- BPOE Lodge: Golden Block
- Formerly listed on the U.S. National Register of Historic Places
- Location: 12 N. 4th St., Grand Forks, North Dakota
- Coordinates: 47°55′31″N 97°01′57″W﻿ / ﻿47.92528°N 97.03250°W
- Area: less than 1 acre (0.40 ha)
- Built: c. 1910
- Architect: Joseph Bell DeRemer
- Architectural style: Early Commercial; Vernacular
- MPS: Downtown Grand Forks MRA
- NRHP reference No.: 82001314
- Removed from NRHP: September 23, 2004

= BPOE Lodge: Golden Block =

The BPOE Lodge: Golden Block, also referred to as Golden Square, was a building in Grand Forks, North Dakota that was listed on the National Register of Historic Places, but was removed from the National Register in 2004.

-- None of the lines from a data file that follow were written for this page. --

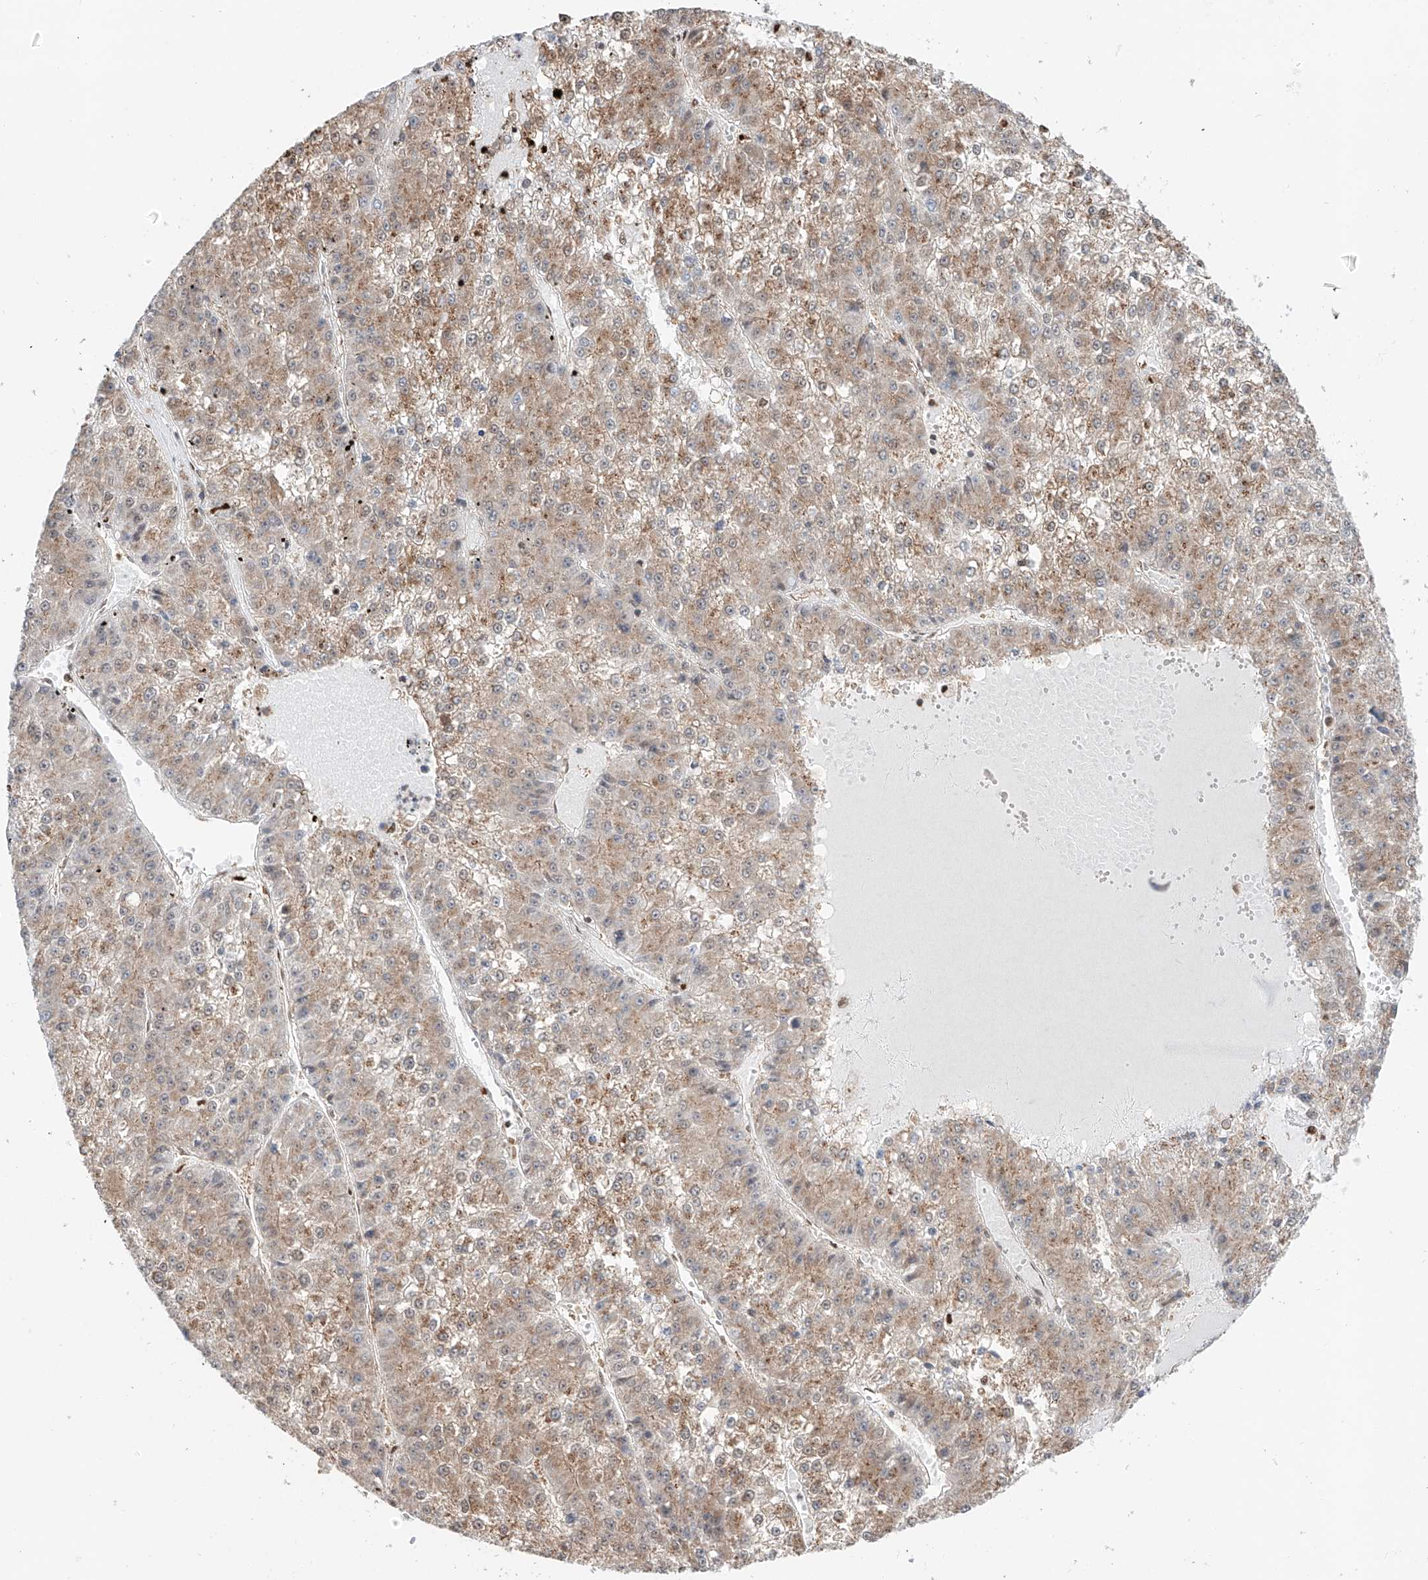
{"staining": {"intensity": "weak", "quantity": "25%-75%", "location": "cytoplasmic/membranous"}, "tissue": "liver cancer", "cell_type": "Tumor cells", "image_type": "cancer", "snomed": [{"axis": "morphology", "description": "Carcinoma, Hepatocellular, NOS"}, {"axis": "topography", "description": "Liver"}], "caption": "Weak cytoplasmic/membranous expression for a protein is present in about 25%-75% of tumor cells of liver hepatocellular carcinoma using immunohistochemistry (IHC).", "gene": "DZIP1L", "patient": {"sex": "female", "age": 73}}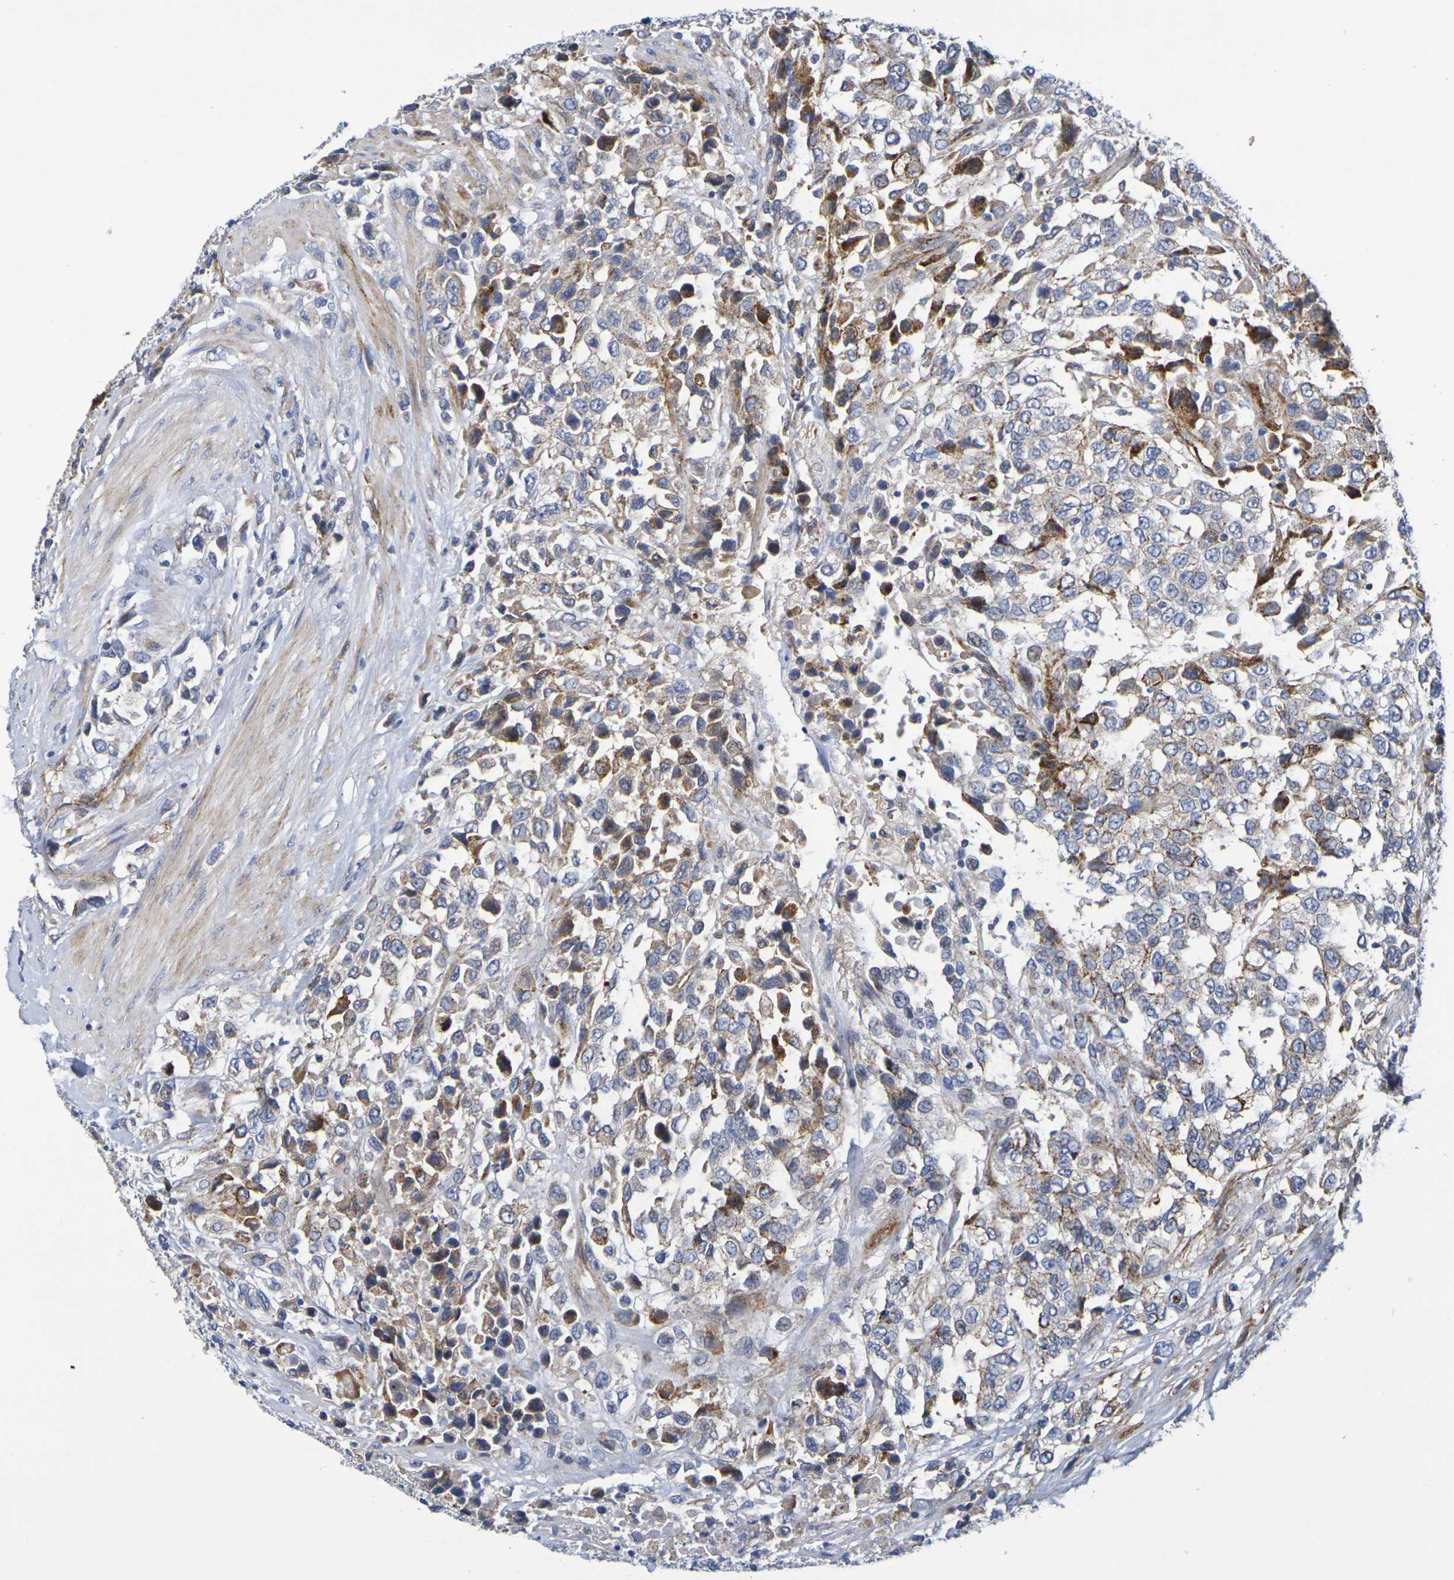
{"staining": {"intensity": "moderate", "quantity": "25%-75%", "location": "cytoplasmic/membranous"}, "tissue": "urothelial cancer", "cell_type": "Tumor cells", "image_type": "cancer", "snomed": [{"axis": "morphology", "description": "Urothelial carcinoma, High grade"}, {"axis": "topography", "description": "Urinary bladder"}], "caption": "Moderate cytoplasmic/membranous expression is identified in about 25%-75% of tumor cells in urothelial cancer.", "gene": "SDC4", "patient": {"sex": "female", "age": 80}}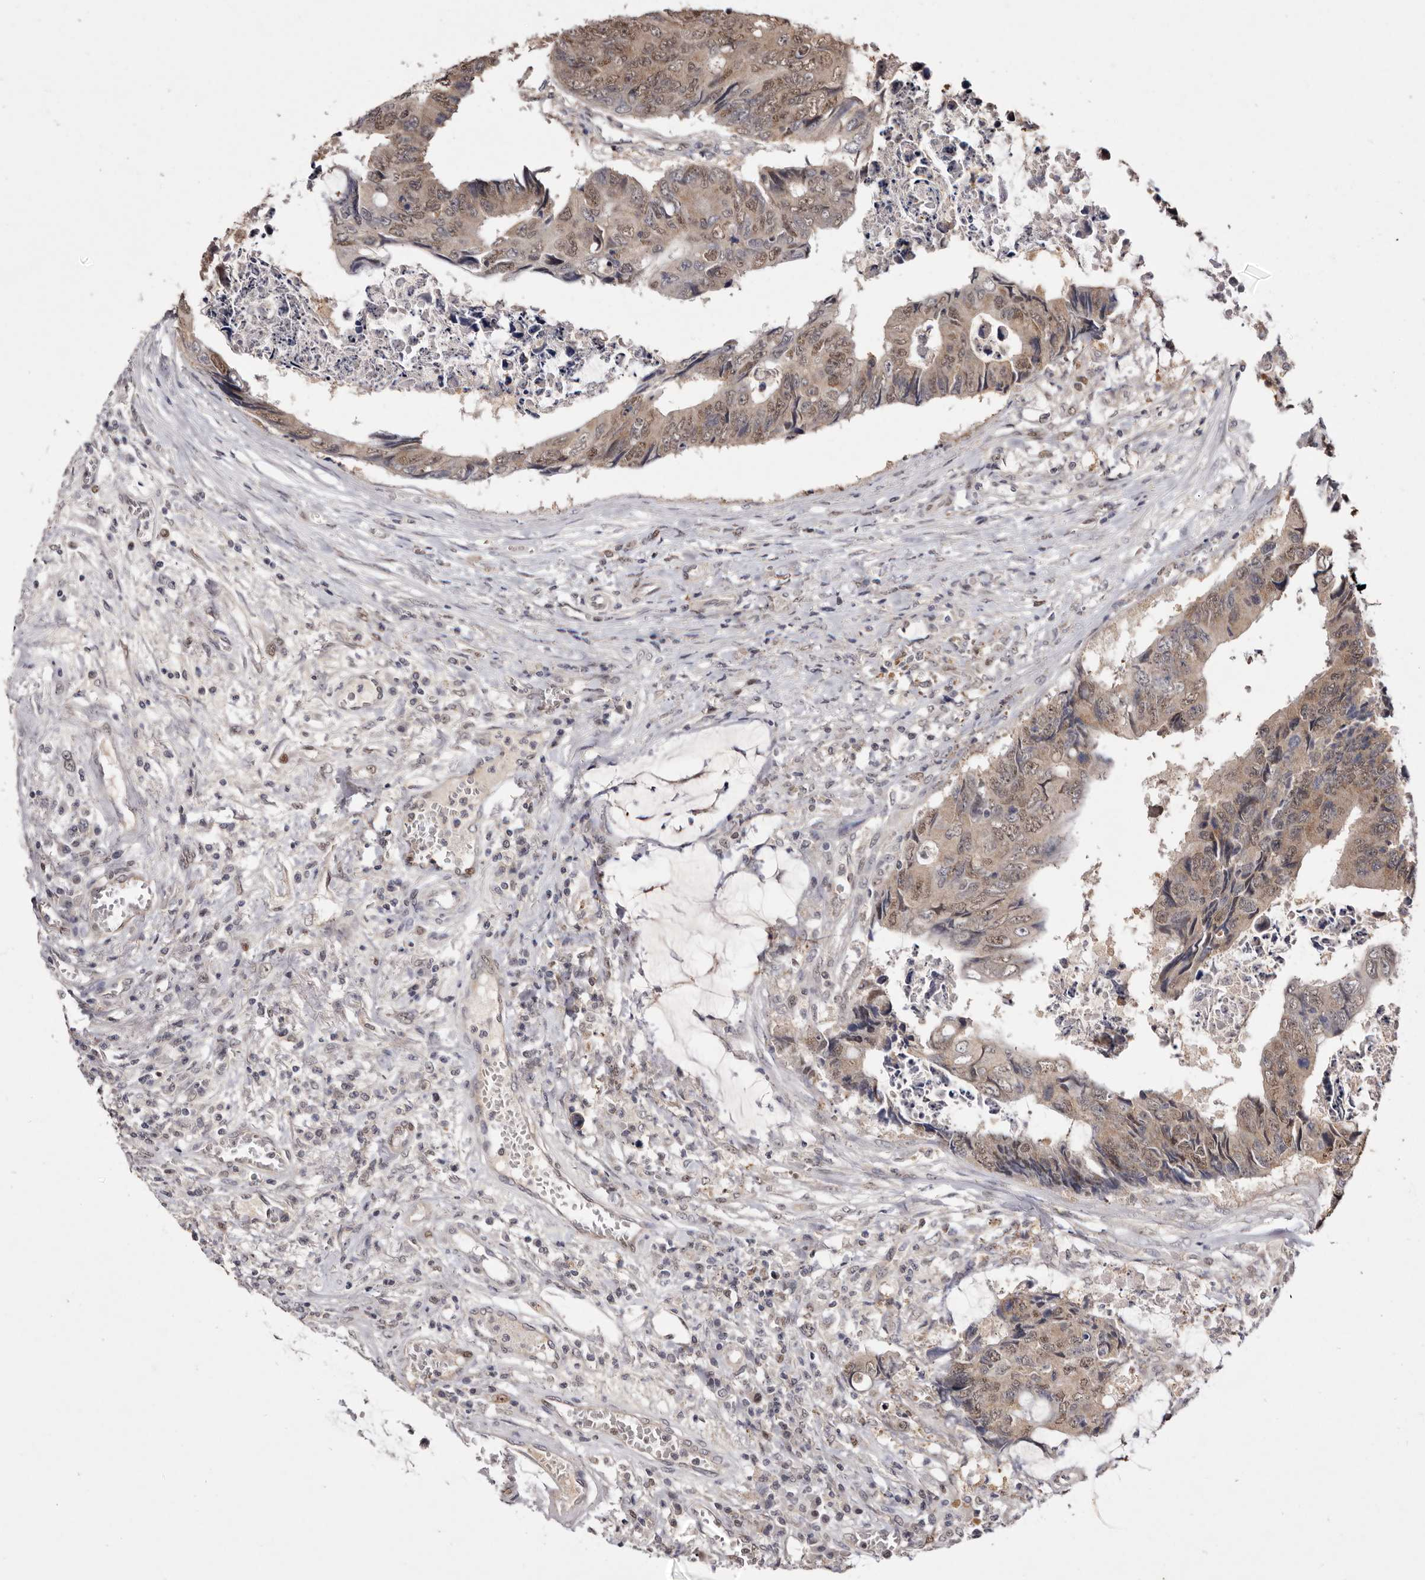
{"staining": {"intensity": "moderate", "quantity": ">75%", "location": "cytoplasmic/membranous,nuclear"}, "tissue": "colorectal cancer", "cell_type": "Tumor cells", "image_type": "cancer", "snomed": [{"axis": "morphology", "description": "Adenocarcinoma, NOS"}, {"axis": "topography", "description": "Rectum"}], "caption": "Immunohistochemistry of colorectal cancer demonstrates medium levels of moderate cytoplasmic/membranous and nuclear staining in approximately >75% of tumor cells.", "gene": "NOTCH1", "patient": {"sex": "male", "age": 84}}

Also known as Golden Block, the Benevolent and Protective Order of Elks clubhouse was built c. 1910. It was designed by Joseph Bell DeRemer. It included Early Commercial, Vernacular, and other architecture.

Along with Wright Block, the Telephone Co. Building, the Dinnie Block, and Clifford Annex, the Golden Block was one of many "commercial vernacular brick buildings with classical revival details" that were built during a major building boom, with high quality brickwork.